§ Trecho selecionado
=====
Saindo um pouco do âmbito habitual deste blogue, apresento aqui algumas reflexões sobre a série televisiva Lost, no sentido de entender o que (e quais) são os principais grupos e personagens dela. Como se verá, embora refira-se a um seriado comercial, os mistérios de fundo da séria exigem uma solução que não é trivial - ainda que seja profundamente teológico-metafísica.

Como o canal pago Sy-Fy repete sem cessar a série Lost (produzida e exibida entre 2004 e 2010), resolvi acompanhá-la desde o início. Vendo todos os episódios, muita coisa na história faz sentido, mas o conjunto da trama exige um distanciamento analítico.

A série apresenta elementos que realmente chamam e prendem a atenção; mas, por outro lado, quando ela terminou, na sexta temporada, uma quantidade enorme de problemas e mistérios apresentados ao longo da história ficaram simplesmente sem solução, isto é, sem resposta, o que, claro, é muito insatisfatório. Além disso, a dubiedade moral de várias personagens incomoda muito – pelo menos, incomoda a mim. Isso tudo fez-me pensar em como entender a intrincada trama exposta ao longo das seis temporadas: as anotações abaixo são o resultado das minhas reflexões. 

Antes de mais nada, durante muito, muito tempo fiz questão de manter distância da história confusa apresentada na série. Eu só passei a assistir a ela porque, mais ou menos na terceira temporada (ou seja, em 2006 ou 2007), o ator que interpretou a personagem de Benjamin Linus – o inglês Michael Emerson – recebeu um prêmio por sua atuação e agradeceu de maneira tão gentil, tão cortês, que fiquei impressionado com seu comportamento e, a partir disso, com vontade de ver a atuação que lhe rendeu o prêmio.

Parece-me que a série teve três atrativos principais. O primeiro e mais evidente eram os seus curiosos mistérios: por exemplo, logo no episódio inicial vimos ursos polares em florestas tropicais, monstros de fumaça negra durrando árvores e assim por diante. Entretanto, esses mistérios, à medida que se acumulavam sem serem explicados com facilidade, acabavam não sendo tão atrativos quanto se poderia pensar à primeira vista (no meu caso, assim como no de várias outras pessoas, foi a esquisitice desses mistérios que me afastou da série desde o início). E não podemos deixar de lado o trocadilho: o nome "Lost" ("Perdidos") refere-se tanto às personagens retratadas na série quanto aos expectadores; uns e outros tentam entender o que se passa na "ilha".
=====
§ Pratique a leitura
a: Extraia todas as linhas das entradas tal como aparecem, deixando as imagens de fora da resposta.
b: Escreva a continuação do texto sobre a série Lost, começando logo após a última frase apresentada.

§ Entradas fornecidas
=====
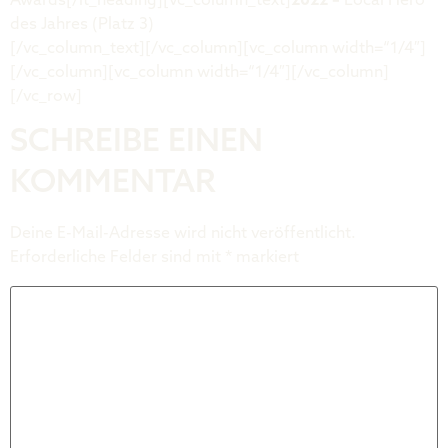
Awards[/it_heading][vc_column_text]
2022 –
Local Hero
des Jahres (Platz 3)
[/vc_column_text][/vc_column][vc_column width=“1/4″]
[/vc_column][vc_column width=“1/4″][/vc_column]
[/vc_row]
SCHREIBE EINEN
KOMMENTAR
Deine E-Mail-Adresse wird nicht veröffentlicht.
Erforderliche Felder sind mit
*
markiert
Kommentar
*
=====
§ Respostas do exercício
a:
Awards[/it_heading][vc_column_text]
2022 –
Local Hero
des Jahres (Platz 3)
[/vc_column_text][/vc_column][vc_column width=“1/4″]
[/vc_column][vc_column width=“1/4″][/vc_column]
[/vc_row]
SCHREIBE EINEN
KOMMENTAR
Deine E-Mail-Adresse wird nicht veröffentlicht.
Erforderliche Felder sind mit
*
markiert
Kommentar
*

b:
O segundo fator atrativo é a estrutura narrativa da série, em que cada episódio entremeava ações comuns a todas as personagens e no presente com cenas no passado, específicas de uma das personagens principais. Na verdade, a partir da quarta temporada as cenas no passado deram lugar a cenas no futuro, enquanto na sexta temporada elas deram lugar a cenas de uma realidade paralela (que, depois, descobrimos que também são cenas no futuro). Enfim, essa alternância entre os tempos da narrativa deu um bom ritmo à série.

Em terceiro lugar, em parte como decorrência do elemento anterior, as personagens principais eram realmente interessantes, densas e carismáticas (cada uma à sua maneira). Assim, víamos os mocinhos enfrentando problemas pessoais e profissionais desafiadores, vilões realizando atos generosos, anti-heróis alternando entre a generosidade, a canalhice e a diversão etc. A estrutura narrativa com alternância entre ações no presente e no passado também permitia desenvolver mais e melhor essas personagens, indicando como e porquê elas chegaram a ser quem eram na história e, da mesma forma, como e porquê chegaram, afinal, à ilha em que estavam perdidos.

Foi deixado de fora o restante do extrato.